I've always believed an engine takes on the personality of the driver. I've had cars that if I beat the living crap out of them, they ran great and never gave issues. But then when I start to drive them easy, problems arise.

It took me a little bit to learn this, so now any car I own gets the occasional run it like hell for a tank of gas, then resume normal operation for a few months, with the occasional run it like hell days.

Seems to be working for me and keeping things reliable. But of course, this could be all mind over matter.

Bobzilla
Bobzilla UltimaDork
12/30/15 10:46 a.m.
Knurled wrote: That's pretty much industry standard for what constitutes poor enough to justify warranty repair, although I understand that 5.7l Z06s didn't get the rings replaced under warranty unless consumption was more than 1qt/200mi. Erk. In practice, a quart down by oil change time is real-world acceptable. Teh Volvo has 220k on it and there is zero oil consumption. I change the oil every 3k at the most, however, and I use ACEA-certified synthetics, not whatever "synthetic" is on sale at Walmart that week.
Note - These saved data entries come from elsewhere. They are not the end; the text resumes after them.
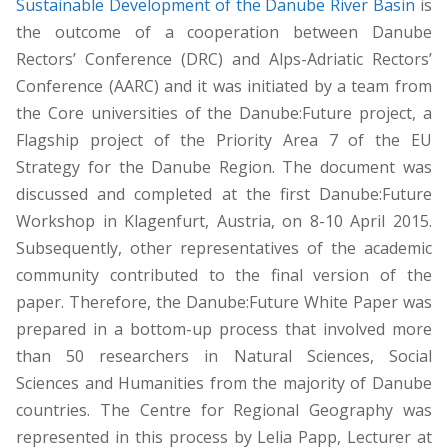
Sustainable Development of the Danube River Basin
is
the outcome of a cooperation between Danube
Rectors’ Conference (DRC) and Alps-Adriatic Rectors’
Conference (AARC) and it was initiated by a team from
the Core universities of the Danube:Future project, a
Flagship project of the Priority Area 7 of the EU
Strategy for the Danube Region. The document was
discussed and completed at the first Danube:Future
Workshop in Klagenfurt, Austria, on 8-10 April 2015.
Subsequently, other representatives of the academic
community contributed to the final version of the
paper. Therefore, the Danube:Future White Paper was
prepared in a bottom-up process that involved more
than 50 researchers in Natural Sciences, Social
Sciences and Humanities from the majority of Danube
countries. The Centre for Regional Geography was
represented in this process by Lelia Papp, Lecturer at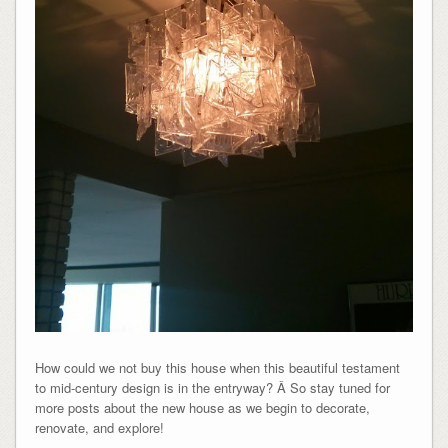
How could we not buy this house when this beautiful testament
to mid-century design is in the entryway? Â So stay tuned for
more posts about the new house as we begin to decorate,
renovate, and explore!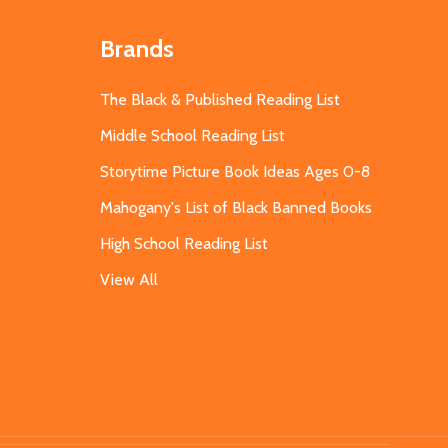
Brands
The Black & Published Reading List
Middle School Reading List
Storytime Picture Book Ideas Ages 0-8
Mahogany's List of Black Banned Books
High School Reading List
View All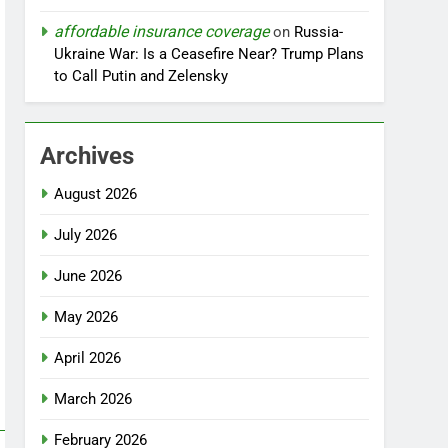
affordable insurance coverage
on
Russia-
Ukraine War: Is a Ceasefire Near? Trump Plans
to Call Putin and Zelensky
Archives
August 2026
July 2026
June 2026
May 2026
April 2026
March 2026
February 2026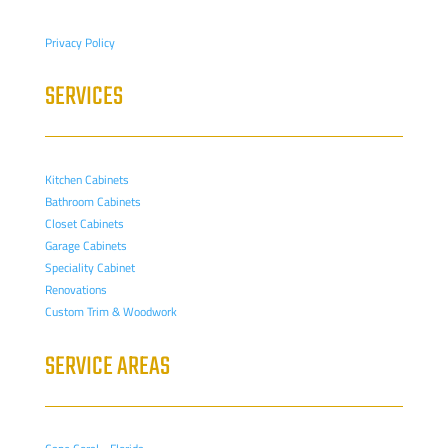
Privacy Policy
SERVICES
Kitchen Cabinets
Bathroom Cabinets
Closet Cabinets
Garage Cabinets
Speciality Cabinet
Renovations
Custom Trim & Woodwork
SERVICE AREAS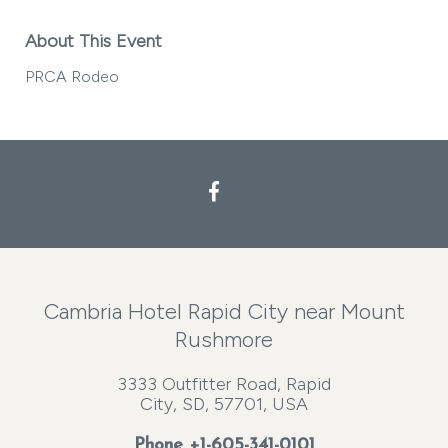
About This Event
PRCA Rodeo
Facebook
Cambria Hotel Rapid City near Mount
Rushmore
3333 Outfitter Road, Rapid
City, SD, 57701, USA
Phone
+1-605-341-0101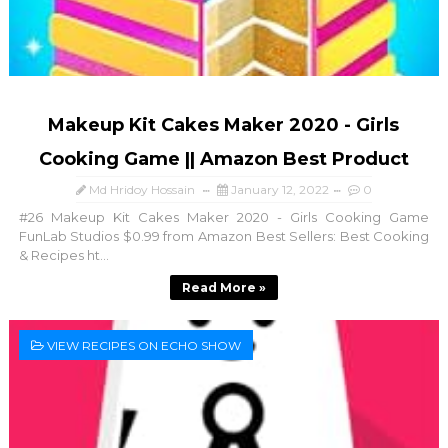
Makeup Kit Cakes Maker 2020 - Girls
Cooking Game || Amazon Best Product
Md Hridoy Hossain
January 12, 2022
0
#26 Makeup Kit Cakes Maker 2020 - Girls Cooking Game
FunLab Studios $0.99 from Amazon Best Sellers: Best Cooking
& Recipes ht...
Read More »
VIEW RECIPES ON ECHO SHOW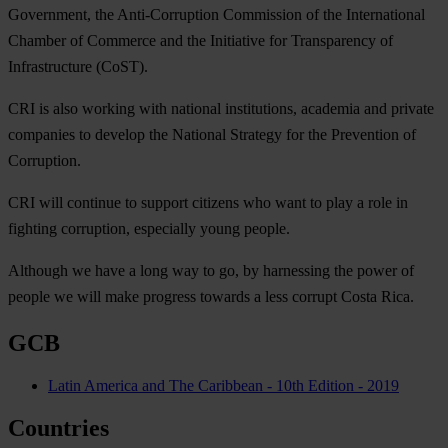
Government, the Anti-Corruption Commission of the International
Chamber of Commerce and the Initiative for Transparency of
Infrastructure (CoST).
CRI is also working with national institutions, academia and private
companies to develop the National Strategy for the Prevention of
Corruption.
CRI will continue to support citizens who want to play a role in
fighting corruption, especially young people.
Although we have a long way to go, by harnessing the power of
people we will make progress towards a less corrupt Costa Rica.
GCB
Latin America and The Caribbean - 10th Edition - 2019
Countries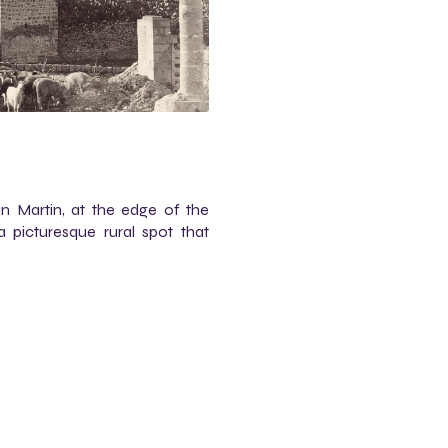
an Martin, at the edge of the
 picturesque rural spot that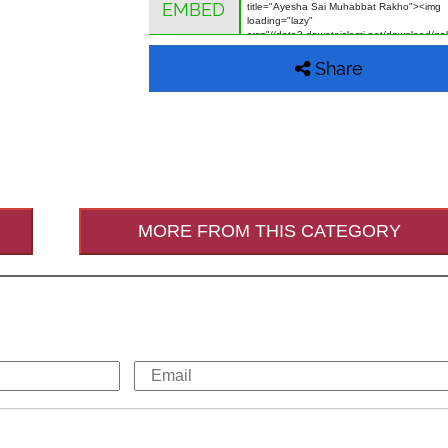
EMBED
Share
MORE FROM THIS CATEGORY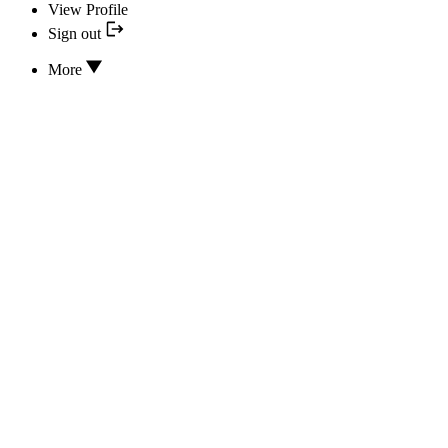
View Profile
Sign out
More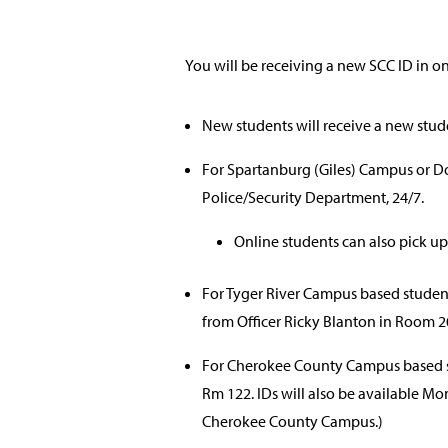
You will be receiving a new SCC ID in o
New students will receive a new stud
For Spartanburg (Giles) Campus or 
Police/Security Department, 24/7.
Online students can also pick up
For Tyger River Campus based student
from Officer Ricky Blanton in Room 2
For Cherokee County Campus based st
Rm 122. IDs will also be available M
Cherokee County Campus.)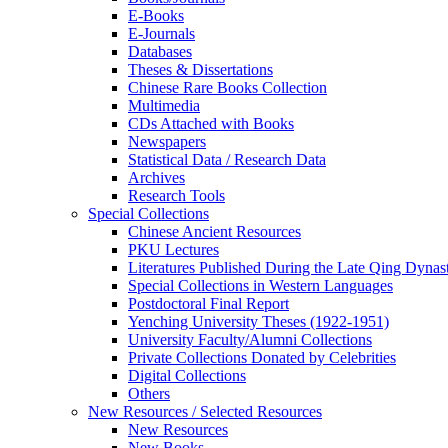
E-Books
E‑Journals
Databases
Theses & Dissertations
Chinese Rare Books Collection
Multimedia
CDs Attached with Books
Newspapers
Statistical Data / Research Data
Archives
Research Tools
Special Collections
Chinese Ancient Resources
PKU Lectures
Literatures Published During the Late Qing Dynas
Special Collections in Western Languages
Postdoctoral Final Report
Yenching University Theses (1922‑1951)
University Faculty/Alumni Collections
Private Collections Donated by Celebrities
Digital Collections
Others
New Resources / Selected Resources
New Resources
New Books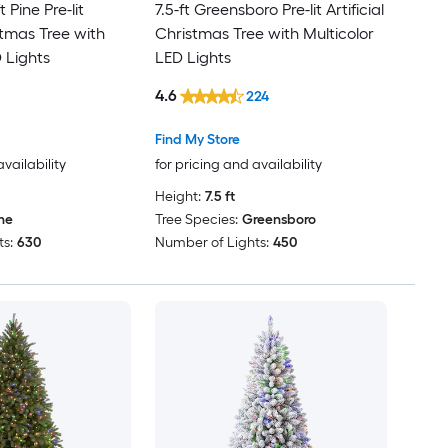
t Pine Pre-lit
7.5-ft Greensboro Pre-lit Artificial
istmas Tree with
Christmas Tree with Multicolor
 Lights
LED Lights
4.6
224
Find My Store
availability
for pricing and availability
Height:
7.5 ft
ne
Tree Species:
Greensboro
s:
630
Number of Lights:
450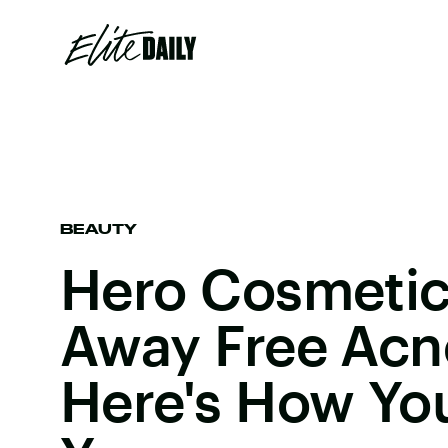
BEAUTY
Hero Cosmetics
Away Free Acn
Here's How Yo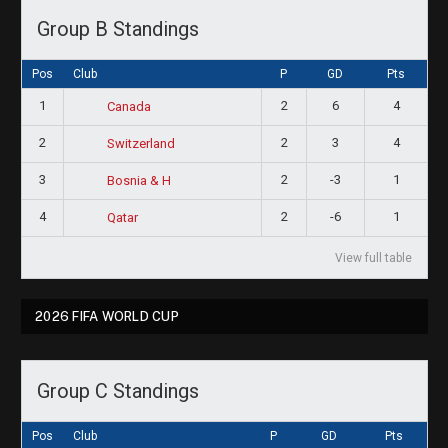
Group B Standings
Pos
Club
P
GD
Pts
1
2
6
4
Canada
2
2
3
4
Switzerland
3
2
-3
1
Bosnia & H
4
2
-6
1
Qatar
View full table
2026 FIFA WORLD CUP
Group C Standings
Pos
Club
P
GD
Pts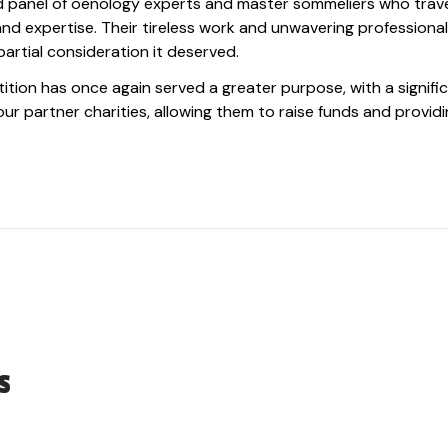
ed panel of oenology experts and master sommeliers who trav
 and expertise. Their tireless work and unwavering professiona
artial consideration it deserved.
ition has once again served a greater purpose, with a signifi
r partner charities, allowing them to raise funds and providi
s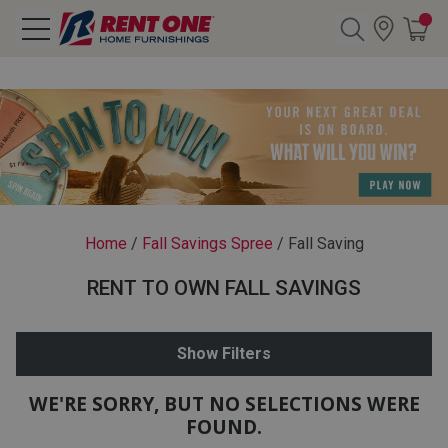
Search
Y CATEGORY
chool Sale
Home
/
Fall Savings Spree
/
Fall Saving
als
RENT TO OWN FALL SAVINGS
E
rs
Show Filters
below
Pre-Rented
WE'RE SORRY, BUT NO SELECTIONS WERE
FOUND.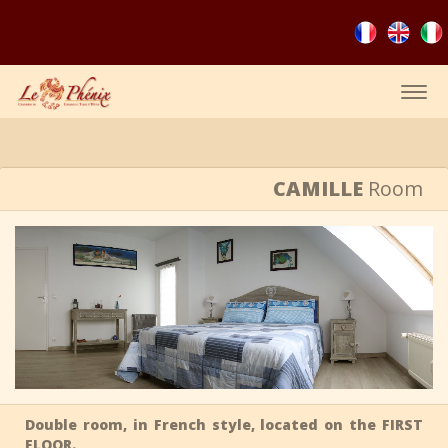
Togg
navig
CAMILLE
Room
Double room, in French style, located on the FIRST
FLOOR.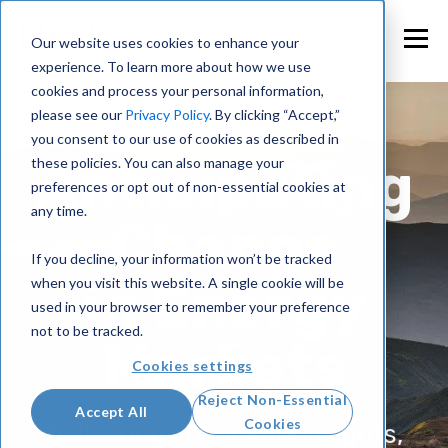
Our website uses cookies to enhance your
experience. To learn more about how we use
cookies and process your personal information,
please see our
Privacy Policy
. By clicking “Accept,”
you consent to our use of cookies as described in
Anticipating
these policies. You can also manage your
preferences or opt out of non-essential cookies at
any time.
Change
If you decline, your information won’t be tracked
in Energy
when you visit this website. A single cookie will be
used in your browser to remember your preference
not to be tracked.
Markets
Cookies settings
Reject Non-Essential
Accept All
Cookies
Delivering actionable insights,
The Honda's that got free pistons and rings were buring a quart every 100 miles. They were burning through oil like a new Dodge Stratus.

chiodos
chiodos HalfDork
12/30/15 12:34 p.m.

I guess I never completely answered your question in the title. 5w30 Dino blood, and remove fram from your vocabulary. When I changed my girlfriends oil this morning I had to look in the manual for capacity (says 4.4qt but always takes 5qt) it recommends Honda oil (conventional) and says synthetic maybe used if it meets requirements so I take that as a suggestion by Honda to run dino

iceracer
iceracer PowerDork
12/30/15 1:00 p.m.
Knurled wrote:
Kenny_McCormic wrote: Also, Knurled reminds of something, how often does it see redline? Good for the rings to really wring it out (after it's warmed up!) every day or two. I don't think that's your problem, though it's kinda hard to know without knowing how fast it's using oil throughout the oil change interval, but it never hurts.
This reminds me of an anecdote I read in a trade magazine. Car is driven its entire life in near bumper to bumper city traffic. Engine is a very common import with no real pattern failures, a modern anvil. Runs fine, never burns oil between changes, good little motor. Owner takes vehicle on cross country trip. Sucks its oil pan dry, engine siezes halfway between East Fumbuck and Middle of Nowhere. Operating theory, which is as good as any: Engine built varnish on tops of cylinders where the rings don't sweep, as normally happens. Engine never saw any RPM higher than 2000ish. Take it out on the highway for extended periods at 3000rpm+, rods and everything else stretch a bit more, the rings travel higher than they ever have and start shaving off the ancient gum, which sticks the rings and causes rapid, massive consumption. It was only a working theory but it makes sense given the scenario. Now... have your driving habits changed lately?

Gotta watch that rod stretch

Brian
Brian MegaDork
12/30/15 1:51 p.m.

I'm thinking Dino oil with ATF and an Italian tune up. Should be fun.